/ 16 September 2010

Dynamic Wealth loses battle against FSB

This week the Financial Services Board (FSB) ordered Dynamic Wealth Management and Dynamic Wealth Stockbrokers to stop doing business with immediate effect. The FSB has ordered that all invested funds must be returned to investors and any outstanding businesses, after consultation with the relevant clients, be transferred to another financial-services provider.

This ruling comes after attempts by the FSB to have certain businesses within Dynamic Wealth put under curatorship (see related articles). Considering the immense cost of curatorship, the decision to rather close the businesses is probably in the best interests of the clients.

The concerns that the FSB has had with Dynamic Wealth related to how it structured its investment.

In order to circumvent the Collective Investment Schemes Control Act (CISCA) requirements, Dynamic Wealth ran “investment clubs”, which allowed it to pool clients’ investments.

The company claimed that this was not open to the public and was a closed group and therefore did not need to be registered as a unit trust as per the Act. However, the FSB found that the investments were, in fact, open to the public. According to the FSB report “the companies had in many instances made themselves guilty of contravention of the law, defiance or circumvention of regulation and the directives issued by the registrar [of the FSB]. The companies have failed in their fiduciary duties towards their clients, neglected the interests of clients, have treated clients unfairly, and in several known instances have caused their clients to suffer severe loss.”

The FSB also stated that the registrar’s experience with the companies has left him as regulator without any confidence in the board of directors and executive management of the companies, and that in many instances the two companies are either unwilling or unable to repay their investors funds that had been entrusted to them.

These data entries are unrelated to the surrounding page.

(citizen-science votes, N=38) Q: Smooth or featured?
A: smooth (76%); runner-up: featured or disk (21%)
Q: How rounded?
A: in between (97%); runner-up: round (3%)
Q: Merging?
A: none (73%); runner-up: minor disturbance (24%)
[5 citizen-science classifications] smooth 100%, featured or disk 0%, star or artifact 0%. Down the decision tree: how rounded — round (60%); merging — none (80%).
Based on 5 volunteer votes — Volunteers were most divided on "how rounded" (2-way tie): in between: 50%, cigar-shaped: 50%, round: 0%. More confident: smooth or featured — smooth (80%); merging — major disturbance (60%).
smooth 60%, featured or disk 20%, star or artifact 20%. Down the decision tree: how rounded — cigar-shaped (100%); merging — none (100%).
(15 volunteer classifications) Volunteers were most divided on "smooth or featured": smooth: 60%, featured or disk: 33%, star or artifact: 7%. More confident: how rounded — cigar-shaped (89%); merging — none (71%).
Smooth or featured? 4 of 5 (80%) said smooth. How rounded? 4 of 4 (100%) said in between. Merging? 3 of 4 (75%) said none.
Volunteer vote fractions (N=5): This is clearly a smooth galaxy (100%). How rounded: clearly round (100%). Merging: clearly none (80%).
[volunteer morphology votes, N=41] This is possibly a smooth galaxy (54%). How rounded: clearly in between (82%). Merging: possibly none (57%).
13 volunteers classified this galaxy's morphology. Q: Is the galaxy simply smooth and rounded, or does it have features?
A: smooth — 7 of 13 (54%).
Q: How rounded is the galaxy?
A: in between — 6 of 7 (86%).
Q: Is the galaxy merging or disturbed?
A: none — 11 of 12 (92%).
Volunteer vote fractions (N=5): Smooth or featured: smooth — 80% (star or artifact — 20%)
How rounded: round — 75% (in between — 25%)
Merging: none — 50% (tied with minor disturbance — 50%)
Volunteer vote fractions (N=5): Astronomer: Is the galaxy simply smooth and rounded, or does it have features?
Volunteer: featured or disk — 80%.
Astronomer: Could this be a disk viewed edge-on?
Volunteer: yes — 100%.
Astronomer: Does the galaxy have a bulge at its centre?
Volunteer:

Due to a R230-million exposure to Corporate Money Managers, a money market fund that collapsed last year, Dynamic Wealth money market investor club members and Income Specialist shareholders (who are mostly pensioners) have received little or no income for at least 12 months. They have also not had access to their capital.

“The above conclusions were drawn after an in-depth inspection of the business affairs of the company, in which the JSE also participated, and a proper administrative process during which representations by the companies had been considered.”